General information
- Type: Single-seat light monoplane
- Manufacturer: Hendy Aircraft Company
- Designer: Basil Henderson
- Number built: 1

History
- Manufactured: 1929
- Introduction date: 1929
- First flight: 1929
- Retired: 1940

= Hendy Hobo =

The Hendy 281 Hobo was a British single-seat light monoplane designed by Basil B. Henderson and built by the Hendy Aircraft Company at Shoreham Airport in 1929. Only one aircraft was built, registered G-AAIG, and first flown in October 1929 by Edgar Percival.

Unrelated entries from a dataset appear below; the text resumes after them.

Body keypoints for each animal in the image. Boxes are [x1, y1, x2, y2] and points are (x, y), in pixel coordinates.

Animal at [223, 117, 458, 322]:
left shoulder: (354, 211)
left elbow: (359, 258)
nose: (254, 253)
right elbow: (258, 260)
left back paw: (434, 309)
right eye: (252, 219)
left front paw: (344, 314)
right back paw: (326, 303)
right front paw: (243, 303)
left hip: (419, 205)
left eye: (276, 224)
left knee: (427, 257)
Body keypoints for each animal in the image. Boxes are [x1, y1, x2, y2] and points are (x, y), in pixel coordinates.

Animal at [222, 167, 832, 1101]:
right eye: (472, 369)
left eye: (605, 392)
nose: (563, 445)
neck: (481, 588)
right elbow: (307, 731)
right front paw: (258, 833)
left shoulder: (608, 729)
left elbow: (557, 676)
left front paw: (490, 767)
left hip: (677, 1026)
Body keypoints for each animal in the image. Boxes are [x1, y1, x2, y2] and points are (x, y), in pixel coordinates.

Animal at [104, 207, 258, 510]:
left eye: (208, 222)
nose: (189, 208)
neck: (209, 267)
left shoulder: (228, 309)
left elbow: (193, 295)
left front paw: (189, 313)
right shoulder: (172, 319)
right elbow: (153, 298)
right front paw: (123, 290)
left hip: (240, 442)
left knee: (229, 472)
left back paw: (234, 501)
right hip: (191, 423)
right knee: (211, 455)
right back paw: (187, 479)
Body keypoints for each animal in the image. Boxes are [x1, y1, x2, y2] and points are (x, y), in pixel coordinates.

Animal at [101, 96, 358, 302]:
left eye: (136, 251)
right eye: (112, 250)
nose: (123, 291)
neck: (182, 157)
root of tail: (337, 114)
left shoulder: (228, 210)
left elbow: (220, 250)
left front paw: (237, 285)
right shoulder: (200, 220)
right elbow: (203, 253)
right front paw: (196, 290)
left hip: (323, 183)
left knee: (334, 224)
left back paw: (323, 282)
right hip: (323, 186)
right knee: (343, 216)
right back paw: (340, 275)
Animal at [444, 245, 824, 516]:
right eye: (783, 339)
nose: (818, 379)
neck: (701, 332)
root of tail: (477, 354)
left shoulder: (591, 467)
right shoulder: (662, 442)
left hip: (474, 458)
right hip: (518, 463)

It was a small low-wing cantilever monoplane with a fixed tailskid landing gear and powered by a 35 hp ABC Motors Scorpion II engine. It was rebuilt in 1934 with a 90 hp Pobjoy Cataract, mass balance ailerons and a modified landing gear.

==Operational life==
Under the ownership of Lord Patrick Stuart it was entered in many races in the 1930s and in 1934 won a race between Hatfield and Cardiff at 125.4 mph.
In the summer months of 1935 the Hendy Hobo was operated out of Hall Caine Airport, Isle of Man. Under the control of Flight lieutenant R. Duncanson, a former Chief Flying Instructor at the London Air Park and who had recently set up a flying school at Hall Caine. The Hendy Hobo captivated visitors and locals alike by performing a series of aerobatics over Ramsey Bay.

==Loss==
On 30 August 1940 it was destroyed by German bombing at Lympne Aerodrome.